--- READING PASSAGE ---

Nursing Fundamentals: Vital Signs
Vital Signs Overview
- Definition: Vital signs are critical indicators of a person's physiological state, typically including pulse, blood pressure, respiratory rate, temperature, oxygen saturation, and level of consciousness.
- Purpose: These measurements help assess the general health and detect any changes in a patient’s condition.
Components of Vital Signs
Historical Context
- Traditional Vital Signs: Pulse, blood pressure, respiratory rate, and temperature have been routinely used for over a century.
- Recent Additions: Oxygen saturation and pain assessment have also been recognized as vital signs.
- Level of Consciousness (LOC): Newly included as a critical sign for patient health, emphasizing comprehensive assessment.
Physiological Principles of Oxygen Delivery
- Oxygen Delivery Equation:
- Formula: Oxygen Delivery (mL/min) = Cardiac Output (L/min) × ([Hb] g/dL × SaO2 × 1.39 + 0.003 × PaO2)
- Components:
- Cardiac Output: Volume of blood pumped per minute, dependent on heart rate and stroke volume.
- Hemoglobin Concentration ([Hb]): Reflects oxygen-carrying capacity.
- Arterial Oxygen Saturation (SaO2): Percentage of hemoglobin saturation.
- Partial Pressure of Oxygen (PaO2): Measures dissolved oxygen in blood.
Specific Vital Signs
Pulse
- Definition: Represents the number of heartbeats per minute and characteristics of blood flow.
- Assessment: Check for rate (number of beats), rhythm (regularity), and volume (strength of pulse).
- Normal Ranges: 60-100 beats per minute for adults.
Blood Pressure
- Definition: The force exerted by circulating blood on the walls of blood vessels.
- Measurement: Systolic (pressure during heart contractions) and diastolic (pressure when the heart is at rest).
- Factors Affecting Blood Pressure:
- Cardiac output, blood volume, peripheral resistance.
- Normal values: Systolic <120 mmHg and Diastolic <80 mmHg.
Respiratory Rate
- Definition: The number of breaths taken in one minute.
- Normal Ranges: 12-20 breaths per minute; tachypnoea (>20), bradypnoea (<12).

---

* _DIRECTIONS_:
A. Using the vital signs notes, explain why level of consciousness has been added as a vital sign.
B. Name every component the vital signs notes list under the oxygen delivery equation.
C. Carry on the vital signs notes from their last line onward.

--- COLLECTED DATA ---

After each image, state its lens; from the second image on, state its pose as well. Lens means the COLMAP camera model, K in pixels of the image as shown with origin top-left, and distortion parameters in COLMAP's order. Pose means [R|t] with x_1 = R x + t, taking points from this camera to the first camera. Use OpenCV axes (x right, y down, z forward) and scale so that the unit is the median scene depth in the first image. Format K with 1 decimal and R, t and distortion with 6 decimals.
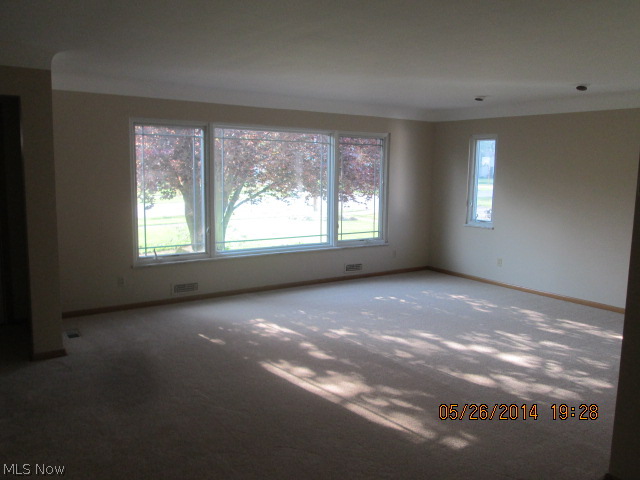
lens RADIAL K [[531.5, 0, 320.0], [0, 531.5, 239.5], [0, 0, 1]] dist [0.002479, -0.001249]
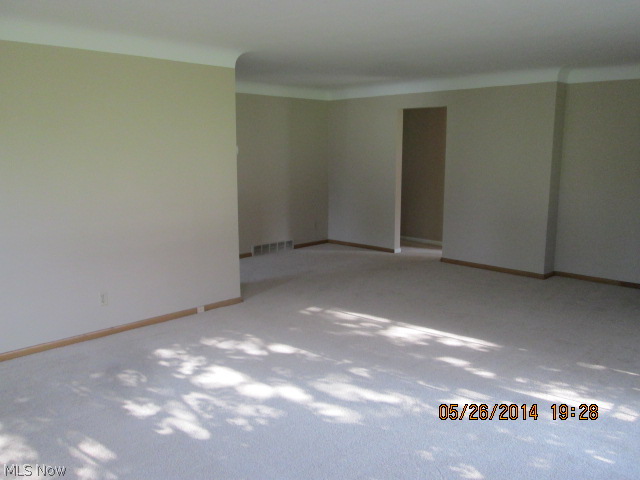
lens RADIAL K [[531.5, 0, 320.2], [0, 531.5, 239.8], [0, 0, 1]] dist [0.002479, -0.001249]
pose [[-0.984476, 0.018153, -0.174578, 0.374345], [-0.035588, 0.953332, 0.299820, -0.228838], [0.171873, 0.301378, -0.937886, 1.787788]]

---

* _ANSWERS TO THE PROBLEMS_:
A. Level of consciousness was newly included because it is a critical sign of patient health. Adding it emphasizes comprehensive assessment.

B.
- Cardiac Output
- Hemoglobin Concentration ([Hb])
- Arterial Oxygen Saturation (SaO2)
- Partial Pressure of Oxygen (PaO2)

C.
- Indicators of Deterioration: Changes in respiratory rate can signify health issues.
Oxygen Saturation (SaO2)
- Measurement: % of hemoglobin saturated with oxygen, typically assessed using pulse oximetry.
- Normal Values: 95-100% is ideal, with <90% indicating potential hypoxemia.
Temperature
- Normal Range: Core temperature averages around 37°C, with variations depending on the measurement site (oral, axillary, rectal).
- Fever: A body temperature above 37.4°C; indicative of infection or inflammation.
Level of Consciousness (LOC)
- Assessment Tools: AVPU scale (Alert, Voice, Pain, Unresponsive) for quick evaluations, with detailed tools like the Glasgow Coma Scale (GCS) used for comprehensive assessments.
Importance of Vital Signs in Nursing
- Monitoring: Routine monitoring helps in early detection of patient deterioration.
- Documentation: Accurate recording on observation charts for tracking trends and initiating proper medical intervention.
- Critical Decision-Making: Continuous assessment allows for timely escalation of care and intervention in emergencies.
Escalation Protocols
- Actions Based on Scores: Use observation and response charts, such as ADDS to determine the need for further medical review based on vital signs scores.
- Intervention Examples: Increasing observation frequency, alerting senior medical staff, and implementing emergency actions when critical thresholds are met.